Reproduce the part of the Reggie Brown article below that opens with the words "- 1902–1905: Harvard" and stops after the words "Milford HS (MA)", with every word and punctuation mark kept the same.

+++ DOCUMENT TEXT +++

Reggie Brown

Biographical details
- Born: March 13, 1876 South Braintree, Massachusetts, U.S.
- Died: January 31, 1961 (aged 84) Newton Centre, Massachusetts, U.S.
- Alma mater: Harvard University (1898)

Playing career
- 1894–1897: Harvard
- Position(s): Running back

Coaching career (HC unless noted)
- 1902–1905: Harvard (second team)
- 1906: Harvard (lead assistant)
- 1908–1916: Harvard (chief scout/strategist)
- 1922–1925: Brown (assistant)
- 1926–1929: Boston University (co-HC)
- 1932: Holy Cross (assistant)
- 1934: Northeastern (scout)
- 1935: Boston Redskins (assistant)
- 1944: Woburn HS (MA) (scout)
- 1945: Milford HS (MA)
- 1947–1948: Boston College (head scout)

Head coaching record
- Overall: 11–19–3

= Reggie Brown (American football coach) =

American football player and coach (1876–1961)

Reginald Woodman Plummer Brown (March 13, 1876 – January 31, 1961) was an American football player, coach, and scout who served as the co-head football coach at Boston University from 1926 to 1929, compiling a record of 11–19–3. He also coached at Harvard University and Brown University.

==Early life==
Brown attended Newton High School. He was on the Newton team that won the 1892 junior interscholastic championship and was captain of the 1893 squad. He played tackle for the Harvard freshman team and fullback and halfback for the varsity team. He was a skilled rusher as well as a good punter and dropkicker. He graduated from Harvard College in 1898.

+++ COLLECTED MATERIAL +++

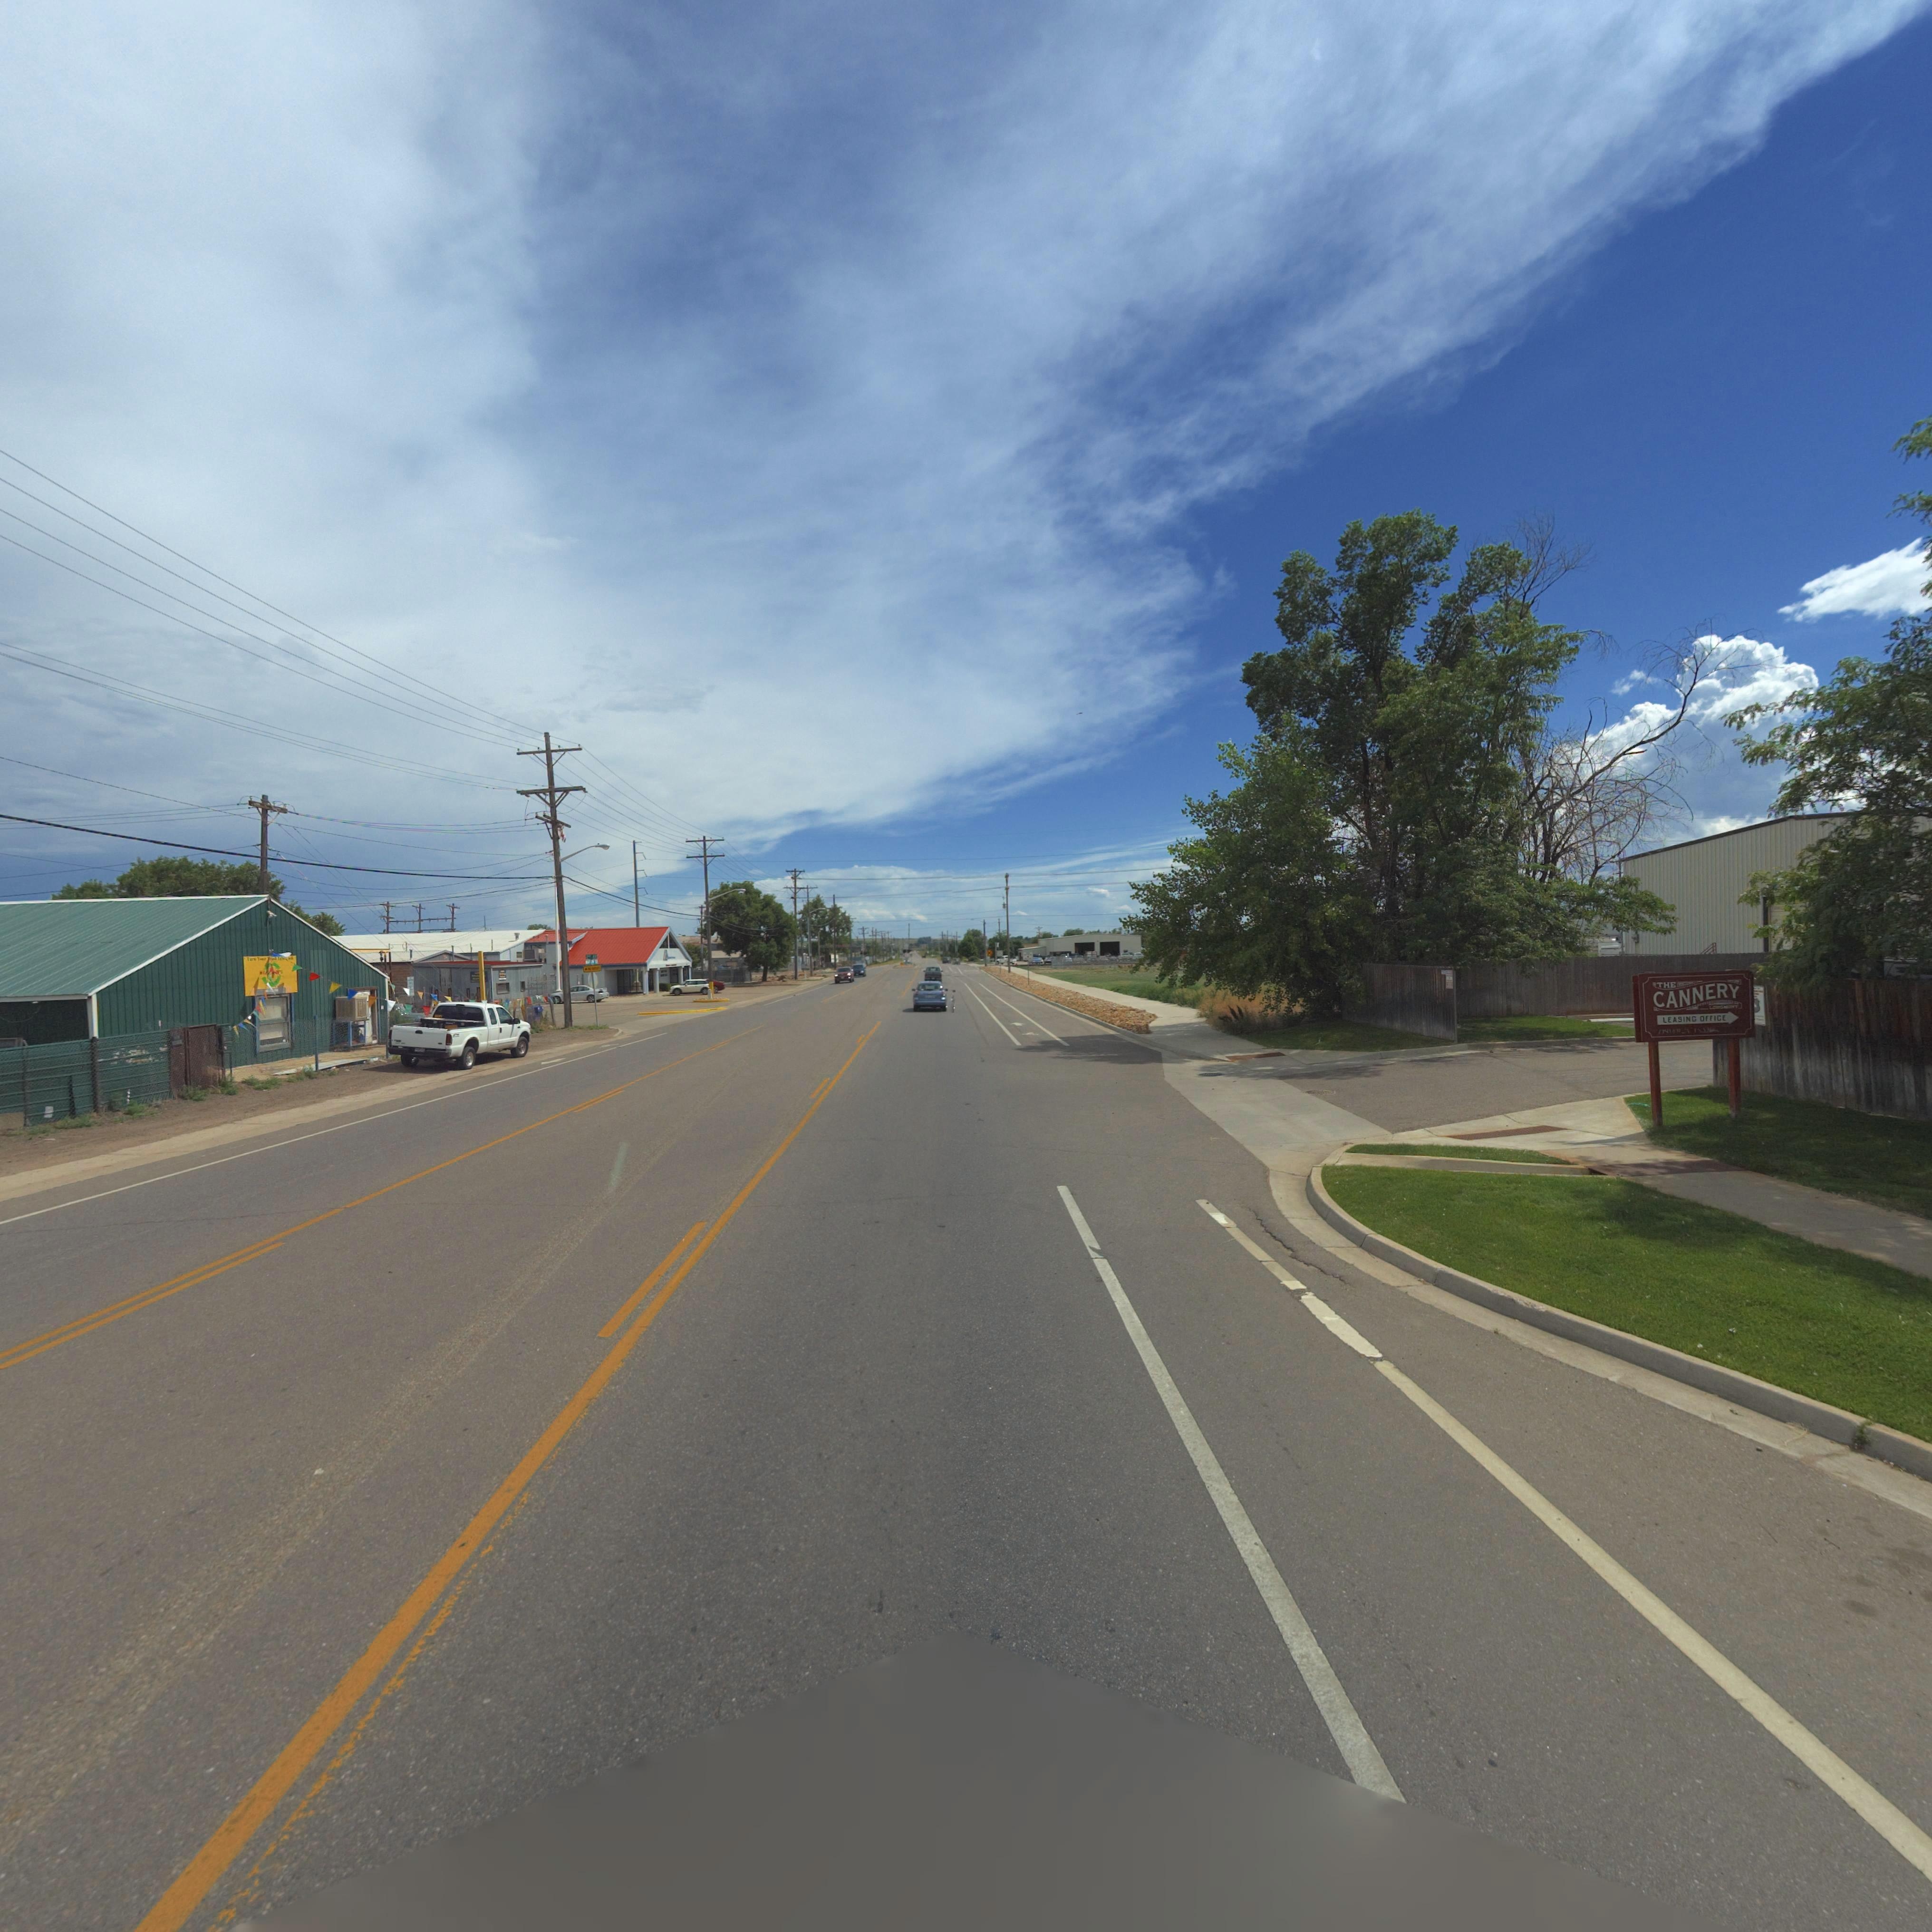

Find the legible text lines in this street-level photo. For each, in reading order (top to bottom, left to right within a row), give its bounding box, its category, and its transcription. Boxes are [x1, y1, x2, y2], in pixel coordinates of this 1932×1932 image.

[586, 954, 597, 959] StreetName: 2* **
[1656, 981, 1676, 988] BusinessName: THE
[1652, 982, 1740, 1009] BusinessName: CANNERY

+++

EXERCISE ANSWER:
- 1902–1905: Harvard (second team)
- 1906: Harvard (lead assistant)
- 1908–1916: Harvard (chief scout/strategist)
- 1922–1925: Brown (assistant)
- 1926–1929: Boston University (co-HC)
- 1932: Holy Cross (assistant)
- 1934: Northeastern (scout)
- 1935: Boston Redskins (assistant)
- 1944: Woburn HS (MA) (scout)
- 1945: Milford HS (MA)